(Outline annotation records)
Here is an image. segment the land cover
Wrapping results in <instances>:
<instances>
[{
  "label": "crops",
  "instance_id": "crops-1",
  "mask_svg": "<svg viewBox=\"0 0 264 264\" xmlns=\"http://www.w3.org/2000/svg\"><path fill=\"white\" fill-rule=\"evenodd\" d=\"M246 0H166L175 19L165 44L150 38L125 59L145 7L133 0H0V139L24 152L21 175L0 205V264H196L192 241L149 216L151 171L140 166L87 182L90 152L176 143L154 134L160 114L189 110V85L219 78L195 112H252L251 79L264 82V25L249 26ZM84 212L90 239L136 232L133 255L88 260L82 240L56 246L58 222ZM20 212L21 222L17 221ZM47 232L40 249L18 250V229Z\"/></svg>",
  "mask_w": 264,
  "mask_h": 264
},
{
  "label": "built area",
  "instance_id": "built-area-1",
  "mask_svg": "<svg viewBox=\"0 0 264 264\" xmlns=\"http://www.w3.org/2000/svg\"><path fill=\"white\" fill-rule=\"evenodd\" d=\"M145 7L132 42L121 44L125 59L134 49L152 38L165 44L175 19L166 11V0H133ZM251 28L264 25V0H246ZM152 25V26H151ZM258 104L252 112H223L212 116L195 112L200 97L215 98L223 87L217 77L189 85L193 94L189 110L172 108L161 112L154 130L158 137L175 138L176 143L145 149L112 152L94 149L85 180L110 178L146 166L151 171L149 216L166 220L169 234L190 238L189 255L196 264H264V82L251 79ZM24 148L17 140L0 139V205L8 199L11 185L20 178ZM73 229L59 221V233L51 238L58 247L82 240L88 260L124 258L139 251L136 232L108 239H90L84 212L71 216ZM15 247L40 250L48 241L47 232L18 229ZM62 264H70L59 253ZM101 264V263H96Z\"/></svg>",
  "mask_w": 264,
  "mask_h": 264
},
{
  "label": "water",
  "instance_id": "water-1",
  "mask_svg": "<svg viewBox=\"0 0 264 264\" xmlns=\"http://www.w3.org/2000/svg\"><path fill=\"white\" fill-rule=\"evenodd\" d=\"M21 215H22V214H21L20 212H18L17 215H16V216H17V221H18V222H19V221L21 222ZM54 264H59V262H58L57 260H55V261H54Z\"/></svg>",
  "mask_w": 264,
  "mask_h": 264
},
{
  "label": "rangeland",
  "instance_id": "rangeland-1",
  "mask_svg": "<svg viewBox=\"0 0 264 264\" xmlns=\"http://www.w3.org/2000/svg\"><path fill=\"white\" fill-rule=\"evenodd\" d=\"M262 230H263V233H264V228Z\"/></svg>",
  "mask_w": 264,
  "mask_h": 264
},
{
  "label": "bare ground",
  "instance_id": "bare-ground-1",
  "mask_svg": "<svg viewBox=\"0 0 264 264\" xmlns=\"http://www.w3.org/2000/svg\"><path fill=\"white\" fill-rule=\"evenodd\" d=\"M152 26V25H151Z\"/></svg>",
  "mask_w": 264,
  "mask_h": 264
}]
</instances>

Stated problem:
Gather every line of the records above that contains the string "built", and copy each one in full.

Solved exercise:
  "label": "built area",
  "instance_id": "built-area-1",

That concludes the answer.